## Text for analysis
----
And on the organic side, I think I've said a few times, most of that opportunity probably lies today within Voyageur. And we've been successful at moving them along quite well. I think there's lots of growth still there. And we see that area, especially the defense and the surveillance side as a growing business. There's no question we're seeing more and more download of that type of work from government into industry. And so those opportunities are the areas that we are focused on.
Next question comes from Konark Gupta at Scotiabank.
I just want to understand, like, in terms of your continuing operations. So, there's obviously really 3 things that you're focusing on; CPA, Jazz essentially and Voyageur, plus Cygnet maybe. Obviously, Voyageur seems like it's growing nicely. Here, we saw in Q2. So on CPA, maybe if I can ask you, in terms of -- to James' question as well a little bit, you have these minimum covered aircraft, which are obviously changing over time. You have the fixed fee or fixed margin that's kind of -- it's a step-down function through 2026. And then I think it's a probably flat line after that. But the leasing revenue is the one where I think it's -- based on your Investor Day presentation, seems like it's coming down at least for now through the end of the contract. So, you said you are looking to renew some of the leasing agreements with Air Canada. In terms of, like, what's the discussion like with them? Like, why have they not sort of signed these agreements for long term? Why are they retiring them as per the plan today? Like is there something that Air Canada is contemplating to do with the aircraft on their own? Or is it just that typically how these contracts work, they don't sign these long-term leases through the end of the contract?
----
## Source data
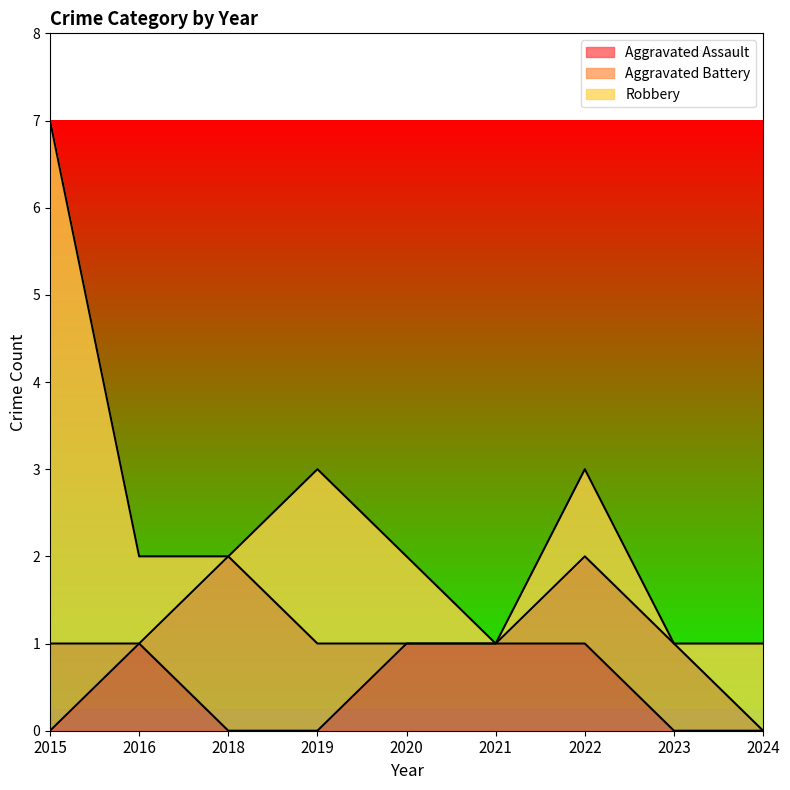

True or false: Aggravated Assault and Robbery intersect in this chart.

False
----
## Work request 1
Repeat the part of the earnings call transcript starting with "And on the organic" and going on through "are focused on.".
## Work request 2
In the earnings call transcript, where does the first speaker say most of the organic opportunity lies today?
Please work from the earnings call transcript alone, not the material.

## Your response 1
And on the organic side, I think I've said a few times, most of that opportunity probably lies today within Voyageur. And we've been successful at moving them along quite well. I think there's lots of growth still there. And we see that area, especially the defense and the surveillance side as a growing business. There's no question we're seeing more and more download of that type of work from government into industry. And so those opportunities are the areas that we are focused on.

## Your response 2
Within Voyageur.